Yang’s Unanimous Support From Chasidic Communities Continues in Williamsburg

BROOKLYN
Mayoral candidate Andrew Yang meeting with activists of chassiduses in Williamsburg earlier this month. (Yang Campaign)

Andrew Yang maintained his virtually unanimous support among Brooklyn’s Chasidic leaders, with the endorsement of activists of ten Chasidic groups in Williamsburg, including both Satmars.

The groups — which include Krasna, Klausenberg, Nitra, Pupa, Skver, Tzelem, Vien and Vizhnitz, as well as both Satmars, which are the two largest Chassidic groups in the city — will officially roll out the endorsement in an ad that will appear in Yiddish newspapers Wednesday, under the banner “Williamsburg United.”

“Mr. Yang stands firmly and openly against the unfounded threats to our education, and he says that he will focus on the outcome of the yeshiva education, rather than allow himself to be swayed by those who oppose it,” reads the ad. “This makes it incumbent upon us to support him.”

[Dataset items]
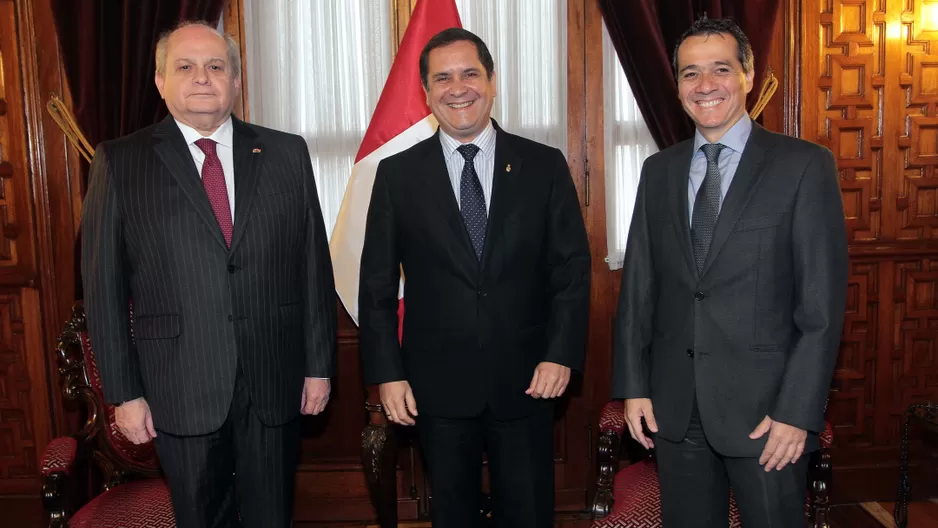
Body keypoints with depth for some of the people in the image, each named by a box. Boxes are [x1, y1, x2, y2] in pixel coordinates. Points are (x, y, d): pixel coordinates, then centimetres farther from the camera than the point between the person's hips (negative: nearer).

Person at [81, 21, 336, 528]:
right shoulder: (120, 162, -1)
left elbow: (315, 264, 3)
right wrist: (124, 392, -3)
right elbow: (104, 285, -1)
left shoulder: (286, 153, 3)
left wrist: (319, 363, 2)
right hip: (181, 388, -1)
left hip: (275, 382, 1)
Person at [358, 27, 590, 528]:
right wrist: (387, 374, -4)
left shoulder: (545, 166, 1)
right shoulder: (397, 174, 1)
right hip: (438, 386, 0)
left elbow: (572, 267, 1)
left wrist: (561, 354, -8)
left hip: (527, 382, 0)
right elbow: (377, 283, 1)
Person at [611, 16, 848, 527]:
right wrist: (633, 386, 3)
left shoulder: (804, 164, -5)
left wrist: (797, 411, -13)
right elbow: (637, 284, 7)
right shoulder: (659, 170, 7)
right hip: (673, 406, 4)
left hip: (766, 407, -3)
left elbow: (822, 300, -9)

WHAT THE EXERCISE ASKS - In the article about Andrew Yang's support from Chasidic groups, what banner will the endorsement ad run under?

EXPECTED ANSWER - "Williamsburg United"